• Trecho da página:

Ela também cobra rigor no cumprimento das ordens judiciais. “Outro ponto fundamental é a fiscalização rigorosa das medidas protetivas, com respostas rápidas e firmes diante de qualquer descumprimento”, afirma. “Por fim, é urgente ampliar as campanhas educativas que conscientizem a população sobre o feminicídio e estimulem a denúncia como forma de romper o silêncio.”
Rede de apoio descentralizada
Para alcançar mulheres fora dos grandes centros urbanos, a procuradora reforça a necessidade de interiorizar os equipamentos de proteção.
“É urgente expandir as unidades de acolhimento multidisciplinar, como as Casas da Mulher Brasileira, garantindo, no entanto, que os serviços cheguem até as mulheres que vivem nas periferias e que muitas vezes não têm sequer condições de se deslocar até os centros urbanos onde esse suporte é oferecido.”
Ela também chama atenção para a ausência de delegacias especializadas em regiões mais vulneráveis. “É necessário ampliar a presença de delegacias especializadas de atendimento à mulher, principalmente nos bairros e regiões com maior índice de violência doméstica, como na Região Sul de Palmas, onde há maior concentração de ocorrências.”

• Conteúdo do material:

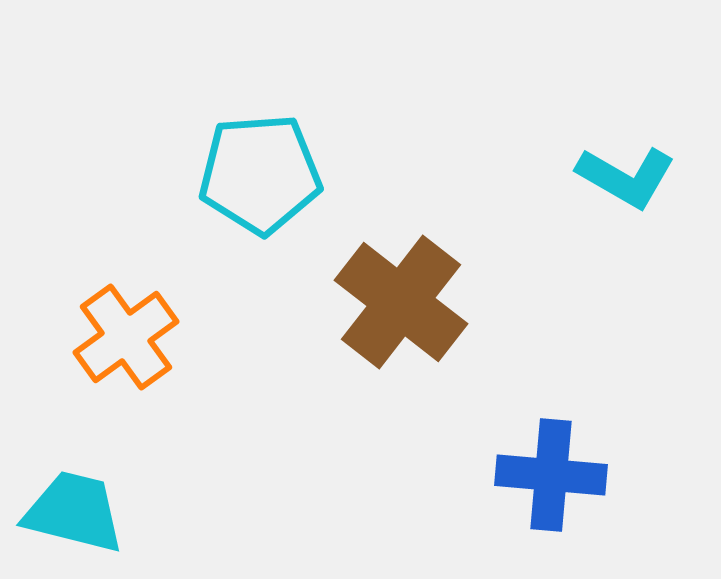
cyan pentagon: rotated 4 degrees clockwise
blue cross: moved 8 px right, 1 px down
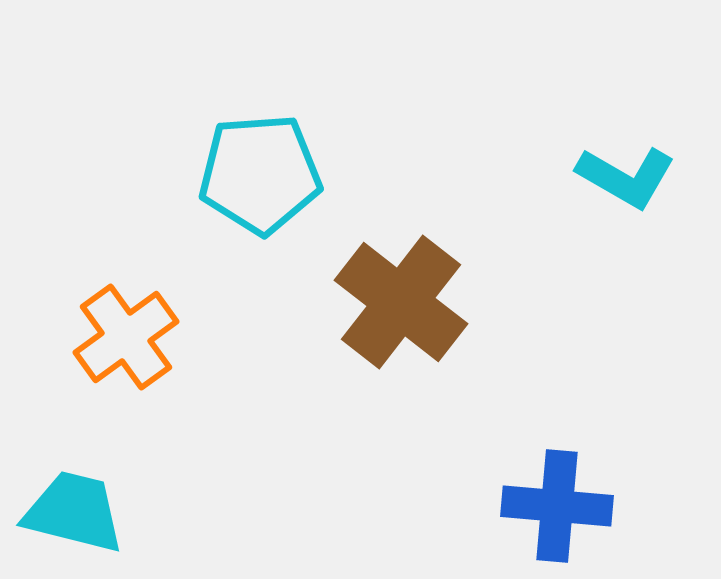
blue cross: moved 6 px right, 31 px down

• Problema a resolver:
No texto sobre o combate ao feminicídio, qual região de Palmas a procuradora cita como a de maior concentração de ocorrências?

• Resultado final:
A Região Sul de Palmas.